If using DHCP, select DHCP Client; the private IP address that you assigned to the ENI in the AWS management console will be automatically acquired.
On the Advanced tab, create a management profile to enable HTTP/HTTPS service as part of management profile creation and allow Health check probes from GWLB.
Create security policies to allow/deny traffic. Because the VM-Series treats traffic as intrazone when integrated with a GWLB, a default intrazone rule allows all traffic. It is a best practice to override the default intrazone rule with a deny action for traffic that does not match any of your other security policy rules.

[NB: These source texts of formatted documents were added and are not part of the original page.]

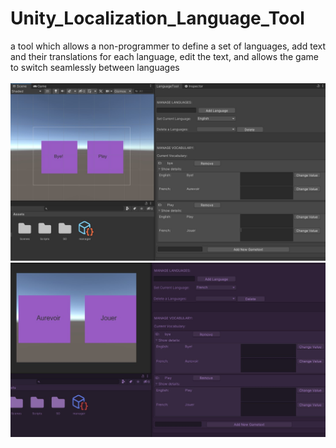 # Unity_Localization_Language_Tool
 a tool which allows a non-programmer to define a set of languages, add text and their translations for each language, edit the text, and allows the game to switch seamlessly between languages
 <br>
 <br>
![This is an image](https://github.com/fahreen/Unity_Localization_Language_Tool/blob/main/Images/1.jpg)
![This is an image](https://github.com/fahreen/Unity_Localization_Language_Tool/blob/main/Images/2.jpg)
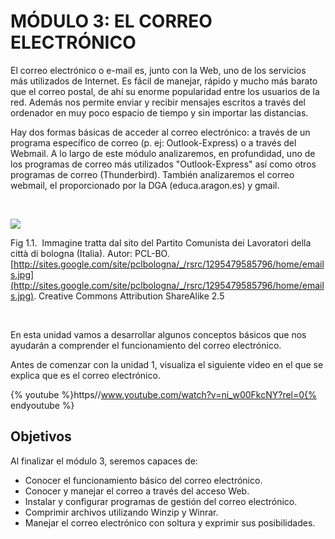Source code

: 
# MÓDULO 3: EL CORREO ELECTRÓNICO

El correo electrónico o e-mail es, junto con la Web, uno de los servicios más utilizados de Internet. Es fácil de manejar, rápido y mucho más barato que el correo postal, de ahí su enorme popularidad entre los usuarios de la red. Además nos permite enviar y recibir mensajes escritos a través del ordenador en muy poco espacio de tiempo y sin importar las distancias.

Hay dos formas básicas de acceder al correo electrónico: a través de un programa específico de correo (p. ej: Outlook-Express) o a través del Webmail. A lo largo de este módulo analizaremos, en profundidad, uno de los programas de correo más utilizados "Outlook-Express" así como otros programas de correo (Thunderbird). También analizaremos el correo webmail, el proporcionado por la DGA (educa.aragon.es) y gmail.

 


![](Emails.jpg)

Fig 1.1.  Immagine tratta dal sito del Partito Comunista dei Lavoratori della città di bologna (Italia). Autor: PCL-BO. [http://sites.google.com/site/pclbologna/_/rsrc/1295479585796/home/emails.jpg](http://sites.google.com/site/pclbologna/_/rsrc/1295479585796/home/emails.jpg). Creative Commons Attribution ShareAlike 2.5

 

En esta unidad vamos a desarrollar algunos conceptos básicos que nos ayudarán a comprender el funcionamiento del correo electrónico.

Antes de comenzar con la unidad 1, visualiza el siguiente video en el que se explica que es el correo electrónico.


{% youtube %}https//www.youtube.com/watch?v=ni_w00FkcNY?rel=0{% endyoutube %}

## Objetivos

Al finalizar el módulo 3, seremos capaces de:

- Conocer el funcionamiento básico del correo electrónico.
- Conocer y manejar el correo a través del acceso Web.
- Instalar y configurar programas de gestión del correo electrónico.
- Comprimir archivos utilizando Winzip y Winrar.
- Manejar el correo electrónico con soltura y exprimir sus posibilidades.

 

 

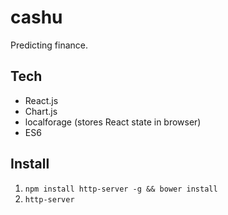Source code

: cashu
=====

Predicting finance.

## Tech
 - React.js
 - Chart.js
 - localforage (stores React state in browser)
 - ES6

## Install
 1. `npm install http-server -g && bower install`
 2. `http-server`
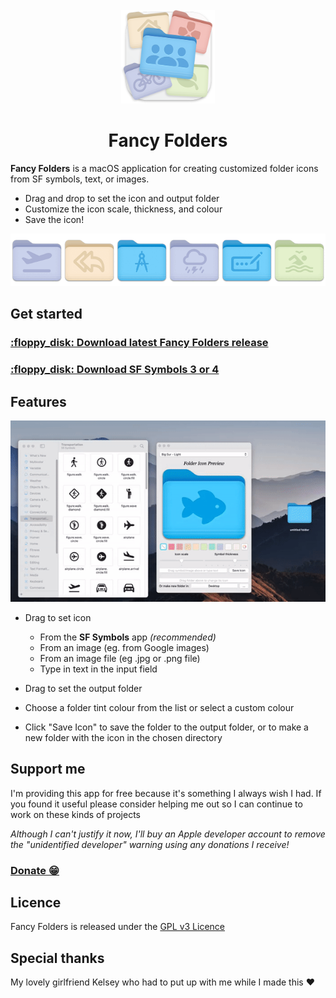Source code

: <!-- PROJECT LOGO -->
<br />
<div align="center">
  <a href="https://github.com/othneildrew/Best-README-Template">
    <img src="readme_assets/scaled_down_icon.png" alt="Logo" width="150" height="150">
  </a>

  <h1>Fancy Folders</h1>
</div>

**Fancy Folders** is a macOS application for creating customized folder icons from SF symbols, text, or images.

- Drag and drop to set the icon and output folder
- Customize the icon scale, thickness, and colour
- Save the icon!

<div align="center">

![](readme_assets/white_background_smaller_carousel.gif)

</div>

## Get started

<h3><a href="">:floppy_disk: Download latest Fancy Folders release</a></h3>

<h3><a href="https://developer.apple.com/sf-symbols/">:floppy_disk: Download SF Symbols 3 or 4</a></h3>

## Features

<div align="center">

![](readme_assets/demonstration.gif)

</div>

- Drag to set icon

  - From the **SF Symbols** app _(recommended)_
  - From an image (eg. from Google images)
  - From an image file (eg .jpg or .png file)
  - Type in text in the input field

- Drag to set the output folder

- Choose a folder tint colour from the list or select a custom colour

- Click "Save Icon" to save the folder to the output folder, or to make a new folder with the icon in the chosen directory

## Support me

I'm providing this app for free because it's something I always wish I had. If you found it useful please consider helping me out so I can continue to work on these kinds of projects

_Although I can't justify it now, I'll buy an Apple developer account to remove the "unidentified developer" warning using any donations I receive!_

<h3><a href="https://www.paypal.com/donate/?business=JQSGL5DGC93CU&no_recurring=1&item_name=Thank+you+for+supporting+me%21&currency_code=USD">Donate 😁</a></h3>

## Licence

Fancy Folders is released under the [GPL v3 Licence](https://www.gnu.org/licenses/gpl-3.0.en.html)

## Special thanks

My lovely girlfriend Kelsey who had to put up with me while I made this :heart:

In this example, the top-level rule denies all traffic. So PING is not possible.top-level
Once we remove the top-level “deny” rule, the “allow” rule becomes a top.
Pings work
You can see the traffic in the “Monitor” tab.
Conclusion
In this post, we demonstrated how to deploy a highly-available Palo Alto VM-series firewall appliance in a separate networking account with a Gateway Load Balancer and Transit gateway, and use it for egress traffic inspection from spoke VPCs, deployed in different accounts. Spoke VPCs don’t have Internet Gateway or NAT Gateways and send all traffic through the Transit Gateway and Palo Alto Firewall to the internet. This makes the environment more secure and provides a single place for configuring packet filtering rules. The AMI for the VM-Series firewall is available in the AWS Marketplace for both the Bring Your Own License (BYOL) and the usage-based pricing options.